String similarity with strsim-rs + rayon vs python: what am I doing wrong?

Hello dear Rustaceans,

I'm new to Rust and I would like to rewrite some string comparison from Python to Rust.

Basically, I have two lists of strings and for each element from the first list I want to find
the most similar string from the second list together with the similarity value. The python code
with list comprehension is quite straightforward:

import Levenshtein

names_a = ['Johny', 'Jake']
names_b = ['John', 'Jack', 'Martin']

def find_max(a, names_b):
    sim = [Levenshtein.jaro_winkler(a, b) for b in names_b]
    ix = sim.index(max(sim))
    return (a, names_b[ix], sim[ix])

result = [find_max(a, names_b) for a in names_a]

The function Levenshtein.jaro_winkler is implemented in C.

I've tried to rewrite the code in Rust in a naive way using strsim-rs and rayon, but it seems way slower than Python (with C extension) which doesn't even use parallelism.

What am I doing wrong? Can you point me in the right direction?
In github repo I included the python code and the data for my benchmarks.

Thank you for any suggestions

cargo run runs in debug mode. You want cargo run --release in order to enable optimizations.

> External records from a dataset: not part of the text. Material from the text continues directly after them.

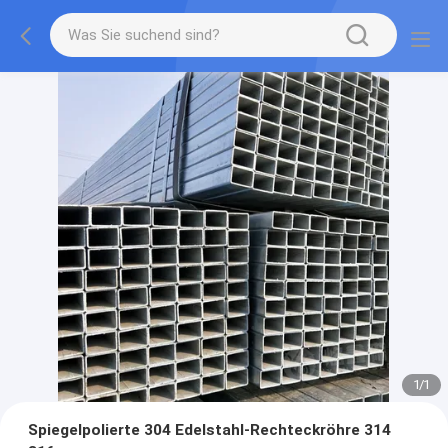
1
/
1
Spiegelpolierte 304 Edelstahl-Rechteckröhre 314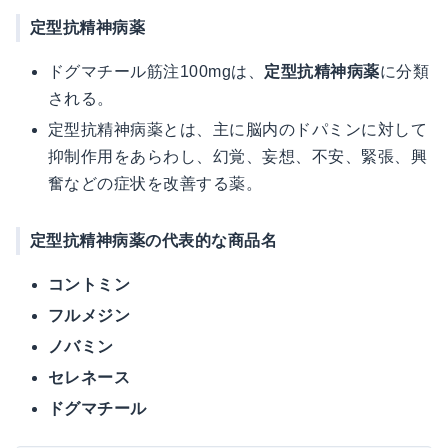
定型抗精神病薬
ドグマチール筋注100mgは、
定型抗精神病薬
に分類
される。
定型抗精神病薬とは、主に脳内のドパミンに対して
抑制作用をあらわし、幻覚、妄想、不安、緊張、興
奮などの症状を改善する薬。
定型抗精神病薬の代表的な商品名
コントミン
フルメジン
ノバミン
セレネース
ドグマチール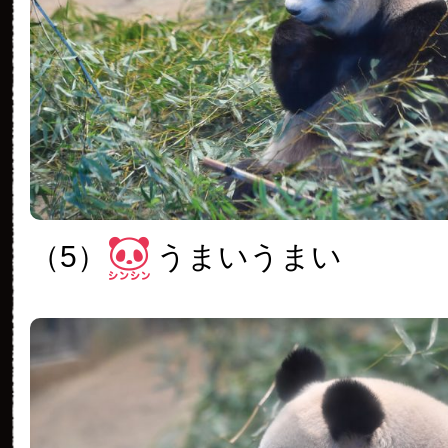
（5）
うまいうまい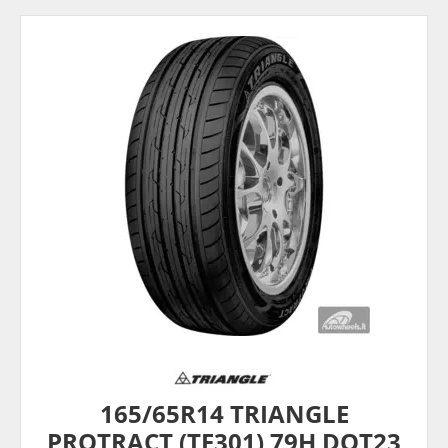
165/65R14 TRIANGLE
PROTRACT (TE301) 79H DOT23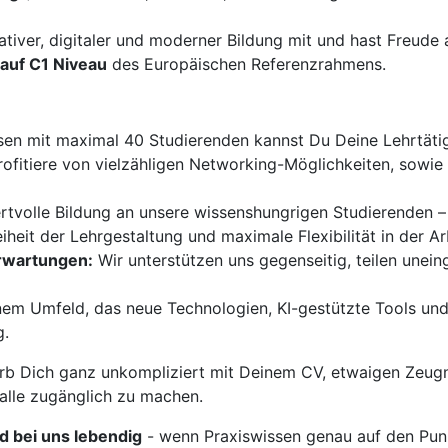
ativer, digitaler und moderner Bildung mit und hast Freud
auf C1 Niveau
des Europäischen Referenzrahmens.
sen mit maximal 40 Studierenden kannst Du Deine Lehrtätigk
ofitiere von vielzähligen Networking-Möglichkeiten, sowi
ertvolle Bildung an unsere wissenshungrigen Studierenden –
iheit der Lehrgestaltung und maximale Flexibilität in der Ar
Erwartungen:
Wir unterstützen uns gegenseitig, teilen unei
nem Umfeld, das neue Technologien, KI-gestützte Tools und
g.
b Dich ganz unkompliziert mit Deinem CV, etwaigen Zeugn
 alle zugänglich zu machen.
rd bei uns lebendig
- wenn Praxiswissen genau auf den Punk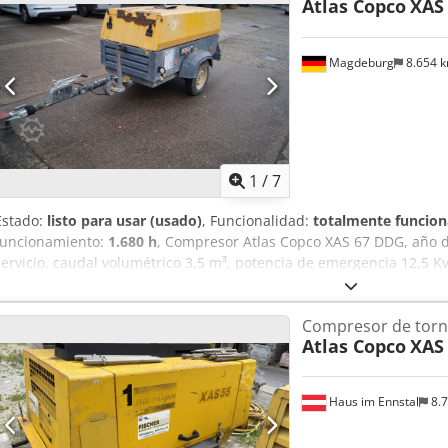
Atlas Copco
XAS
Magdeburg
8.654 
1
/
7
Estado:
listo para usar (usado)
, Funcionalidad:
totalmente funcion
funcionamiento:
1.680 h
, Compresor Atlas Copco XAS 67 DDG, año d
servicio, caudal volumétrico 3,5 m³, potencia de emergencia 12,5 Kva
Nº de serie YA3062560C0250310 Dcedpfeu Dh Tlsx Abiek
Compresor de torni
Atlas Copco
XAS
Haus im Ennstal
8.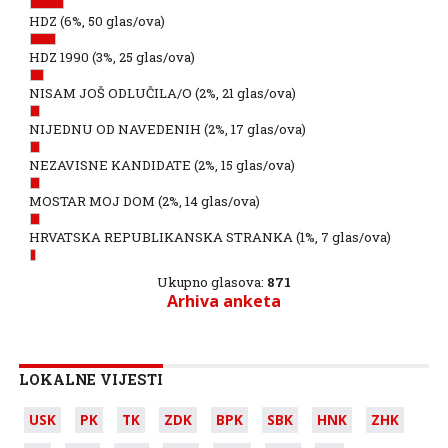
HDZ
(6%, 50 glas/ova)
HDZ 1990
(3%, 25 glas/ova)
NISAM JOŠ ODLUČILA/O
(2%, 21 glas/ova)
NIJEDNU OD NAVEDENIH
(2%, 17 glas/ova)
NEZAVISNE KANDIDATE
(2%, 15 glas/ova)
MOSTAR MOJ DOM
(2%, 14 glas/ova)
HRVATSKA REPUBLIKANSKA STRANKA
(1%, 7 glas/ova)
Ukupno glasova:
871
Arhiva anketa
LOKALNE VIJESTI
USK
PK
TK
ZDK
BPK
SBK
HNK
ZHK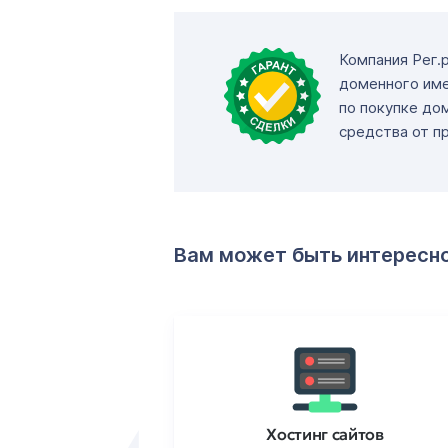
Компания Рег.
доменного име
по покупке до
средства от п
Вам может быть интересн
ртификаты
Хостинг сайтов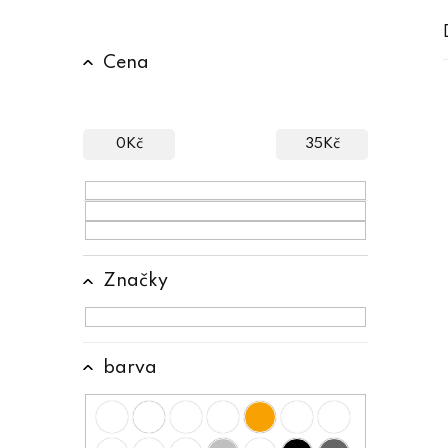
P
Cena
o
s
t
0
Kč
35
Kč
r
a
n
n
Značky
í
p
barva
a
n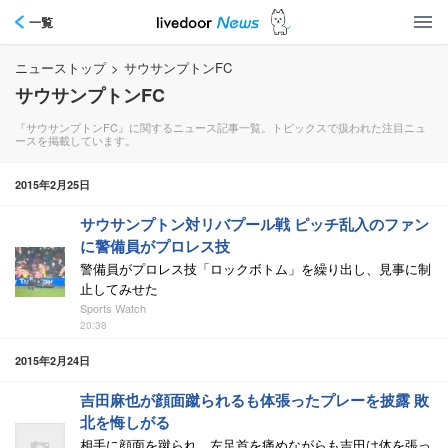
一覧
ニューストップ
>
サウサンプトンFC
サウサンプトンFC
『サウサンプトンFC』に関するニュース記事一覧。トピックスで扱われた注目ニュ
ースを掲載しています。
2015年2月25日
サウサンプトン対リバプール戦 ピッチ乱入のファン
に警備員がプロレス技
警備員がプロレス技「ロックボトム」を繰り出し、見事に制
止してみせた
Sports Watch
20:38
2015年2月24日
吉田麻也が顔面蹴られるも体張ったプレーを披露 敗
北を悔しがる
相手に顔面を蹴られ、左足首を痛めながらも吉田は体を張っ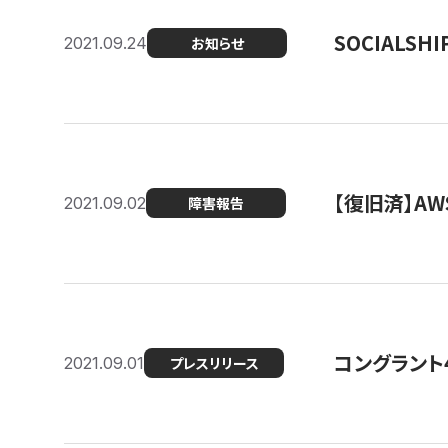
SOCIALS
2021.09.24
お知らせ
【復旧済】A
2021.09.02
障害報告
コングラント
2021.09.01
プレスリリース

Add the --release flag to compile with optimizations, like this

hyperfine -s basic -L n 10,100,1000,10000,100000,1000000 'cargo --release run data/names-1.txt data/names-{n}.txt'
hyperfine -s basic -L n 10,100,1000,10000 'cargo run --release data/names-1000.txt data/names-{n}.txt'

Thanks, it's a way faster now. I did use cargo build --release to compile it, but I didn't realized I have to use cargo run --release to actually run it.

Note that cargo run will automatically build your code if needed, so you can just call cargo run --release without calling cargo build --release

2 Likes